Directive:
Starting with the line containing "X022007Y028005D03*" and going on through the line containing "X027282Y015902D03*", return the lines of the data below exactly, and only those.

Electronic design automation data:

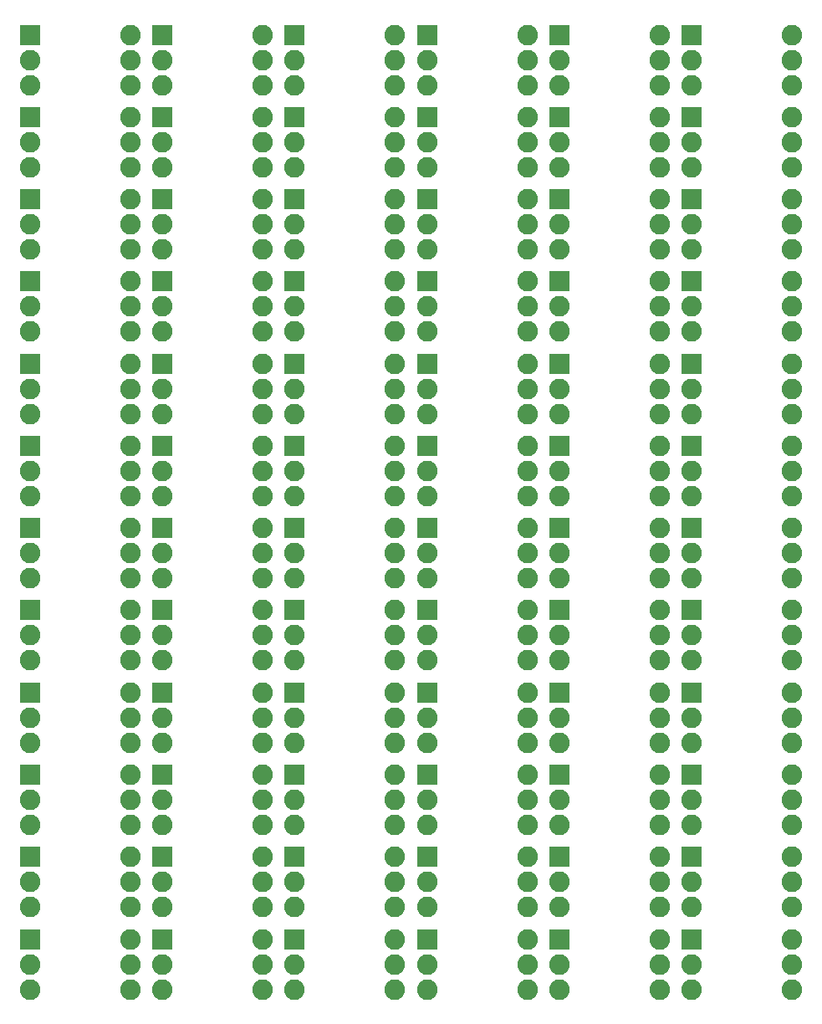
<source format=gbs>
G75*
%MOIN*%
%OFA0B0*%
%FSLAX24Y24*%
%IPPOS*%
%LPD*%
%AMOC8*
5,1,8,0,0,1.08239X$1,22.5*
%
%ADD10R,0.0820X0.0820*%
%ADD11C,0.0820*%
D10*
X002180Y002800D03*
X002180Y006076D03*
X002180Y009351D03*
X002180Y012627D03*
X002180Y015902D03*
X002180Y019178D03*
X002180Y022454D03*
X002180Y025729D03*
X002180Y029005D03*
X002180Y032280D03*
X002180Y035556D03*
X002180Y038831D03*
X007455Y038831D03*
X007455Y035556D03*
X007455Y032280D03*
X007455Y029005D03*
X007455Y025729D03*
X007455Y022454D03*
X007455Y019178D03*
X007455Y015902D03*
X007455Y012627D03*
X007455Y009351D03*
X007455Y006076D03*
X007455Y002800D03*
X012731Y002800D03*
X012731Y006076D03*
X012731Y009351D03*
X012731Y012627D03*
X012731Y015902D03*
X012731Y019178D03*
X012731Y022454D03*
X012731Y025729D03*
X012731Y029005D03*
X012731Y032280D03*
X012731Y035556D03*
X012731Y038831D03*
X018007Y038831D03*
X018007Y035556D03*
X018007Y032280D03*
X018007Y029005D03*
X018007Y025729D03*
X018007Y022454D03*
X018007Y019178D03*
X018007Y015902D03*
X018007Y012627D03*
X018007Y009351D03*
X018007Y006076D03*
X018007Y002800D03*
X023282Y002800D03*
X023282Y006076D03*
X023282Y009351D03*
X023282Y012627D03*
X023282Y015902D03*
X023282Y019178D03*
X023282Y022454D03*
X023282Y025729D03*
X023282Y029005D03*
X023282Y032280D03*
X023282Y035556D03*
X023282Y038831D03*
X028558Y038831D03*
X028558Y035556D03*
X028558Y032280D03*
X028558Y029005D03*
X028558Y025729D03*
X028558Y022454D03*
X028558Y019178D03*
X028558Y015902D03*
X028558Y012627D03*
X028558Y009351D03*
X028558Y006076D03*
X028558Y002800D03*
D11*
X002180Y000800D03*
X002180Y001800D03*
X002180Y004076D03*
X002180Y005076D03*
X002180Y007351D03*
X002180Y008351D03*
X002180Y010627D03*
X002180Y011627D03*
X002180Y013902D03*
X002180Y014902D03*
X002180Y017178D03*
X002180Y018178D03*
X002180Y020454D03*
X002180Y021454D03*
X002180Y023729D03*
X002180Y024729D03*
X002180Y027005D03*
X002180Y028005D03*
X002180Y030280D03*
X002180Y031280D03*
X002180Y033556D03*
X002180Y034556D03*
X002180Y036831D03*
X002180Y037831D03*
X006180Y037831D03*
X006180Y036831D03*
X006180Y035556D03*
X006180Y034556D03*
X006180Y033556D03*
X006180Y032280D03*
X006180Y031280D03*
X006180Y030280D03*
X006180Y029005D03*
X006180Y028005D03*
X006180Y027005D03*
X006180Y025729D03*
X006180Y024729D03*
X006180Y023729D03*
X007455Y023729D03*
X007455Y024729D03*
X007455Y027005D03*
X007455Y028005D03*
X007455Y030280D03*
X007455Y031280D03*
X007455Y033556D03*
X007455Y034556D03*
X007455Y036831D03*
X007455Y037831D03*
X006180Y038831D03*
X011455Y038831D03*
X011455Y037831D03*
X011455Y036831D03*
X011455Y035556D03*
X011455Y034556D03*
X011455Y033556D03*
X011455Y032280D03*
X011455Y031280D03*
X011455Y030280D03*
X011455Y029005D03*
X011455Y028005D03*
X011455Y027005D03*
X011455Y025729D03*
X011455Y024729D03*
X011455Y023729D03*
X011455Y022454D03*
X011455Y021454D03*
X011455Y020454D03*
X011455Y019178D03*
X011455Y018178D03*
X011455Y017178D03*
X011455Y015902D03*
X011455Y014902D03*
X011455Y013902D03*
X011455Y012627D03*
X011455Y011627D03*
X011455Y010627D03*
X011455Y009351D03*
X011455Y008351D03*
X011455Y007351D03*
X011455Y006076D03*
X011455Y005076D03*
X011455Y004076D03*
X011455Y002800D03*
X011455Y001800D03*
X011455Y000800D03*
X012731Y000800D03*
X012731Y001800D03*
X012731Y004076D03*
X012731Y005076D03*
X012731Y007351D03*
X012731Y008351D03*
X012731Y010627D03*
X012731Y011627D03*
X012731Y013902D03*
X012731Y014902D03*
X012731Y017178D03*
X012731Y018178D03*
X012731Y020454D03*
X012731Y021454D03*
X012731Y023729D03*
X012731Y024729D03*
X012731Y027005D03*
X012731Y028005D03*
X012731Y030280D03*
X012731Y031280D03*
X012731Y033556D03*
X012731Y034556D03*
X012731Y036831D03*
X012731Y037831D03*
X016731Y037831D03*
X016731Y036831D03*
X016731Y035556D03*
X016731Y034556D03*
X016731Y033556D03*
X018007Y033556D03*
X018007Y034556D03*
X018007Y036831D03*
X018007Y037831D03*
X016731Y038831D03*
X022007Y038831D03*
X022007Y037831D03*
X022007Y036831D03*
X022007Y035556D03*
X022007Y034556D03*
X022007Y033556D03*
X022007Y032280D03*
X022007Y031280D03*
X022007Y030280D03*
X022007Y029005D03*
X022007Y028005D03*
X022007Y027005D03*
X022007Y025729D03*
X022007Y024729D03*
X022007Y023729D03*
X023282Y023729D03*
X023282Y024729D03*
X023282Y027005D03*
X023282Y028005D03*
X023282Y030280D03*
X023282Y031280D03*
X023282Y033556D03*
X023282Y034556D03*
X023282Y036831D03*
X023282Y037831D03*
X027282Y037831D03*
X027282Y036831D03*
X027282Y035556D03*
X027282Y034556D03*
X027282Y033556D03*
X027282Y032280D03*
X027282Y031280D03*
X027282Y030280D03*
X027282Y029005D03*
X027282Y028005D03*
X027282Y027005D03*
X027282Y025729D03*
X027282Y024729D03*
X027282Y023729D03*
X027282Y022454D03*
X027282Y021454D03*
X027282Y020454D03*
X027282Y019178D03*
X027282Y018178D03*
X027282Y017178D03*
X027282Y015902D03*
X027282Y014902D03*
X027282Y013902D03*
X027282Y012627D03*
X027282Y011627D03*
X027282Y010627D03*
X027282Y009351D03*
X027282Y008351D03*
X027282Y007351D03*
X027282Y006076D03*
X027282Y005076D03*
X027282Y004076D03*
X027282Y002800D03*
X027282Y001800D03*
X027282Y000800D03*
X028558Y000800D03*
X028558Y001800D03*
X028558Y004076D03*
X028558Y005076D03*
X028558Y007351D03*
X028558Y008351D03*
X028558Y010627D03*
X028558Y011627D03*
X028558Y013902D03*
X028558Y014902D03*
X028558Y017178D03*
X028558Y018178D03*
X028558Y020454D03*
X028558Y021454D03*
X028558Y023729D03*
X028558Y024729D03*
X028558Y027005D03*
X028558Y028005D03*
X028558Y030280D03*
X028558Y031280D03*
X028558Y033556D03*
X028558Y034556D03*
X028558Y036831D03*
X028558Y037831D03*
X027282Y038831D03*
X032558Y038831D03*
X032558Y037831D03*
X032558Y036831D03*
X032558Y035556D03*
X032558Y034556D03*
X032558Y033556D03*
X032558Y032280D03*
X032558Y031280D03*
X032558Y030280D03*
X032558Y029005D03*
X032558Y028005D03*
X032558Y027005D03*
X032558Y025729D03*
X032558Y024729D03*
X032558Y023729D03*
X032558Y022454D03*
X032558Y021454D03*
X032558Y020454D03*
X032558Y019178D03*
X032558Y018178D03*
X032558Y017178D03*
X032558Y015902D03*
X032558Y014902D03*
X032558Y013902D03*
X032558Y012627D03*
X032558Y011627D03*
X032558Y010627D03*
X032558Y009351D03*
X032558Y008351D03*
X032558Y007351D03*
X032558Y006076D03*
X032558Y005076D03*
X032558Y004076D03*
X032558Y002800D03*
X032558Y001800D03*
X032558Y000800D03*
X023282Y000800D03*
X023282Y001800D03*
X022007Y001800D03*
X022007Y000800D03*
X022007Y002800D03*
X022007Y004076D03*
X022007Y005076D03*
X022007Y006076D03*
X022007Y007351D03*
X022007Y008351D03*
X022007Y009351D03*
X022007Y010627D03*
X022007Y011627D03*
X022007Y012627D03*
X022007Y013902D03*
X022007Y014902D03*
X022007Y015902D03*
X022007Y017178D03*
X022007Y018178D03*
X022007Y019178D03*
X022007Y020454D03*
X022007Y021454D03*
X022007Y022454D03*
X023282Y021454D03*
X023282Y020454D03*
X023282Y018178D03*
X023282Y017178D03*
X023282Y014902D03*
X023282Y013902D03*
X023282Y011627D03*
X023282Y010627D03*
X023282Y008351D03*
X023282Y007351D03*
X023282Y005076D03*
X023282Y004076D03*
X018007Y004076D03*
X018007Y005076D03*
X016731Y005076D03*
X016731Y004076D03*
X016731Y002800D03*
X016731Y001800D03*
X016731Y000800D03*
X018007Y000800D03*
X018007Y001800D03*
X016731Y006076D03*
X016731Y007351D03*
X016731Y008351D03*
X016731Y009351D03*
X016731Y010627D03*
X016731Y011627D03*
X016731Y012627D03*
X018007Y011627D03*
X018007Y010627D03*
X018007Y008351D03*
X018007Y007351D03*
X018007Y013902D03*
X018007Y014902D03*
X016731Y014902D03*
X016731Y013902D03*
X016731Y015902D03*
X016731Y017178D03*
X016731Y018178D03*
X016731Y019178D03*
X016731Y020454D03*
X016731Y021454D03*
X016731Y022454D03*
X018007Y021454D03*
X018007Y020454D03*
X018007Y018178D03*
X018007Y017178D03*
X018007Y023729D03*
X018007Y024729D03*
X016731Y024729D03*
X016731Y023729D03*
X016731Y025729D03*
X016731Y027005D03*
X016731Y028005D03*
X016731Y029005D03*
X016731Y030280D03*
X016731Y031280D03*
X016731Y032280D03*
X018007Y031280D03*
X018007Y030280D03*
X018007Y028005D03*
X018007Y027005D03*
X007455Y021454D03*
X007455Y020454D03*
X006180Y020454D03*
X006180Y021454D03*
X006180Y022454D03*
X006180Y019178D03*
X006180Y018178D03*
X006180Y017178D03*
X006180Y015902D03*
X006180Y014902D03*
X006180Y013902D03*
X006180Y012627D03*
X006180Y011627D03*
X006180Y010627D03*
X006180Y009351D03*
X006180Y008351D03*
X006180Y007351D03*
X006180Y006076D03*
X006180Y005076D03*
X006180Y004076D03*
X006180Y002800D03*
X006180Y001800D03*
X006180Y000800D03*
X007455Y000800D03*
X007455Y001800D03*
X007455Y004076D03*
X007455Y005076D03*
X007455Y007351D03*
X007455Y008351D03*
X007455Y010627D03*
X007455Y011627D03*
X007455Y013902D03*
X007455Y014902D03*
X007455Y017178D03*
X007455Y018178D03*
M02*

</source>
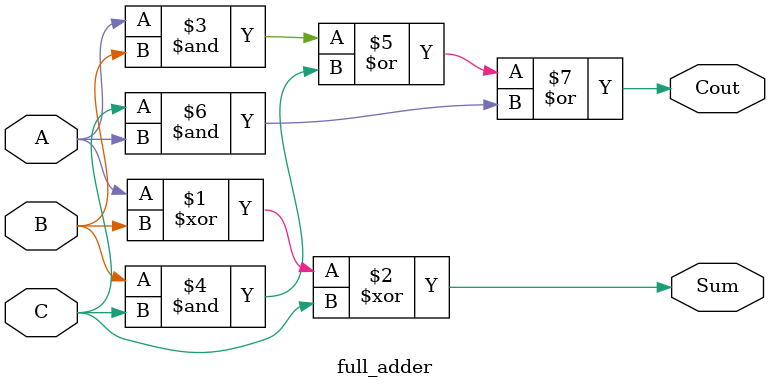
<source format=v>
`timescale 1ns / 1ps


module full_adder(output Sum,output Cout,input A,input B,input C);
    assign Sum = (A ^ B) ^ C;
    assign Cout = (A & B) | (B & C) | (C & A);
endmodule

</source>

Answer space:
X022007Y028005D03*
X022007Y027005D03*
X022007Y025729D03*
X022007Y024729D03*
X022007Y023729D03*
X023282Y023729D03*
X023282Y024729D03*
X023282Y027005D03*
X023282Y028005D03*
X023282Y030280D03*
X023282Y031280D03*
X023282Y033556D03*
X023282Y034556D03*
X023282Y036831D03*
X023282Y037831D03*
X027282Y037831D03*
X027282Y036831D03*
X027282Y035556D03*
X027282Y034556D03*
X027282Y033556D03*
X027282Y032280D03*
X027282Y031280D03*
X027282Y030280D03*
X027282Y029005D03*
X027282Y028005D03*
X027282Y027005D03*
X027282Y025729D03*
X027282Y024729D03*
X027282Y023729D03*
X027282Y022454D03*
X027282Y021454D03*
X027282Y020454D03*
X027282Y019178D03*
X027282Y018178D03*
X027282Y017178D03*
X027282Y015902D03*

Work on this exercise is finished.